WHAT IS BEING ASKED
Below are the entries; give again exactly the lines from the one mentioning "The associator satisfies the pentagon" through the one mentioning "7 Sciences to—", inclusive.

PROVIDED INFORMATION
= = = = =
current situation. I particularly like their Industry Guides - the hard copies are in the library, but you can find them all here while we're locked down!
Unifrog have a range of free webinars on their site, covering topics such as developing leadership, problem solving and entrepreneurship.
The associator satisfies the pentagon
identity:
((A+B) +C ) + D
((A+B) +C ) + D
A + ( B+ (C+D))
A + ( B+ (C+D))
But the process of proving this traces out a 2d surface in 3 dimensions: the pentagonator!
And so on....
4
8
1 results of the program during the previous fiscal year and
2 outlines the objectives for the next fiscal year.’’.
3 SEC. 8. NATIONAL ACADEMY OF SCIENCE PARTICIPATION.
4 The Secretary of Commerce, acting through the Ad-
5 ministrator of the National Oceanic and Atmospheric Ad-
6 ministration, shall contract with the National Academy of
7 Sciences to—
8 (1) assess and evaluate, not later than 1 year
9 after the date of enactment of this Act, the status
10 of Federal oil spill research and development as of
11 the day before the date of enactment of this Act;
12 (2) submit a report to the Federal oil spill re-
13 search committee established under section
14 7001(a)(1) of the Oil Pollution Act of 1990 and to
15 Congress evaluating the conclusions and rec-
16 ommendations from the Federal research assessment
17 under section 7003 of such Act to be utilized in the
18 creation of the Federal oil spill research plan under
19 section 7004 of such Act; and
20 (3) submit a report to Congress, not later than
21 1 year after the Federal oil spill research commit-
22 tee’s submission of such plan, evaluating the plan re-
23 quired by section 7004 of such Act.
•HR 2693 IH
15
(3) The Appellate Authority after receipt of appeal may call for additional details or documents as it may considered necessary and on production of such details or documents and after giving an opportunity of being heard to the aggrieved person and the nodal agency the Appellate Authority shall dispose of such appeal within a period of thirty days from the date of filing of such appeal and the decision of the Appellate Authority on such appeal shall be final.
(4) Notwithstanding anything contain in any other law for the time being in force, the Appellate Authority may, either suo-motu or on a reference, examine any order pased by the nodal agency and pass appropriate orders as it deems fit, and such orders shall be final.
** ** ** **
= = = = =
RESPONSE FOR THIS EXERCISE
The associator satisfies the pentagon
identity:
((A+B) +C ) + D
((A+B) +C ) + D
A + ( B+ (C+D))
A + ( B+ (C+D))
But the process of proving this traces out a 2d surface in 3 dimensions: the pentagonator!
And so on....
4
8
1 results of the program during the previous fiscal year and
2 outlines the objectives for the next fiscal year.’’.
3 SEC. 8. NATIONAL ACADEMY OF SCIENCE PARTICIPATION.
4 The Secretary of Commerce, acting through the Ad-
5 ministrator of the National Oceanic and Atmospheric Ad-
6 ministration, shall contract with the National Academy of
7 Sciences to—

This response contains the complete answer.